• **Goal of the exercise**
In the London travel diary below, transcribe the passage from "From the Tower" to "sightseeing bus routes." word for word.

• **Passage to read**
Start of Block
I don’t actually spend that much time here.  It was probably not a good idea to come on a weekend cause it’s really busy and there are queues to see everything which is a shame, because I’m sure it would be a good place to spend a couple of hours.  Patience is not my strong point.

Boating along the Thames

From the Tower of London, I jump on board a ferry for a ride down the Thames.  The ride is included as part of the City Sightseeing Bus price, which is a nice way to break up your day of touring.  And there’s hot chocolate on board to take the edge of this cold ‘summer’s day’.  The ferry goes all the way down to the Houses of Parliament and Elizabeth Tower, where you can get off and rejoin any of the sightseeing bus routes.

One of the many ferries trawling the river
One of the many ferries trawling the river

I jump on the yellow route for a while, but when I get to just near Oxford Street I can’t contain myself and decide to do a little bit of shopping.  I can’t believe two days of sightseeing is already done and dusted.  Obviously there is so much to see, you just can’t fit everything in.  Probably a good excuse to come back.

Wheeling Around London

Day 2:  London

I know I should probably try and sleep in this morning, but I just can’t.  Half of it is that I’m just excited, and the other half is because I just actually can’t sleep.  Oh and the fact its light at around 4am!  I may as well jump straight into it and pack as much sightseeing in as possible.  Ready…..Set…..Go!

First up is to tackle the underground.  Gloucester Road station is about a 2 minute walk down the road, which is great, and I don’t have to go that far to get to my tour meeting point.  But I am early given that I couldn’t sleep in, so I stop at Embankment station and walk across to Southbank and wander around the streets until it’s time to go to Southwark Station to meet my group.

Because I wasn’t sure what sort of brain capacity I would have today, I decided that I would join a small group cycling tour around the Thames River area.
End of Block
• **Raw data**
Start of Block
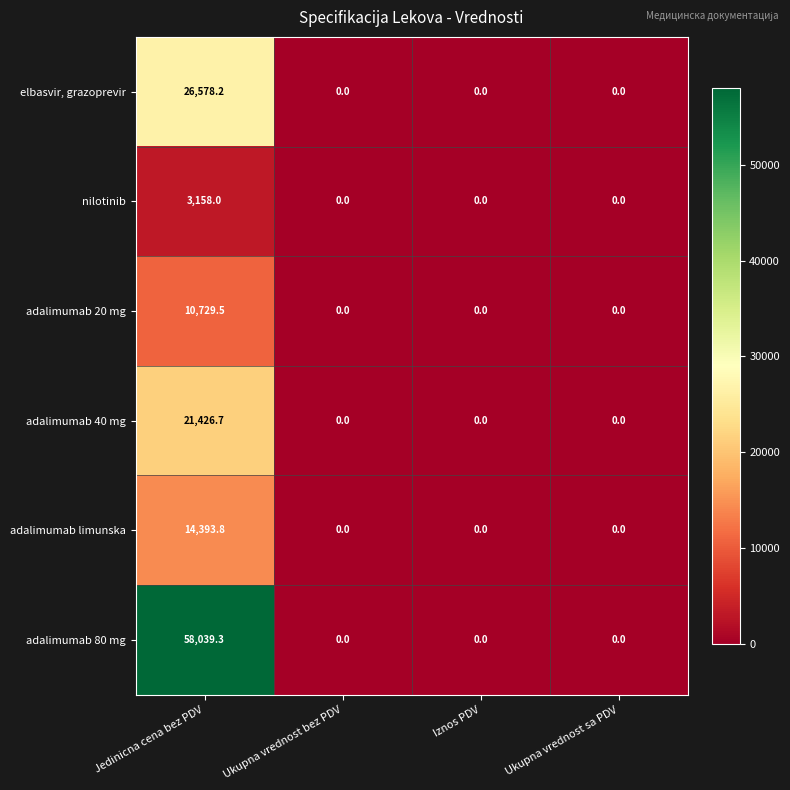

At which label does adalimumab 80 mg reach its peak?

Jedinicna cena bez PDV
End of Block
• **Response below**
From the Tower of London, I jump on board a ferry for a ride down the Thames.  The ride is included as part of the City Sightseeing Bus price, which is a nice way to break up your day of touring.  And there’s hot chocolate on board to take the edge of this cold ‘summer’s day’.  The ferry goes all the way down to the Houses of Parliament and Elizabeth Tower, where you can get off and rejoin any of the sightseeing bus routes.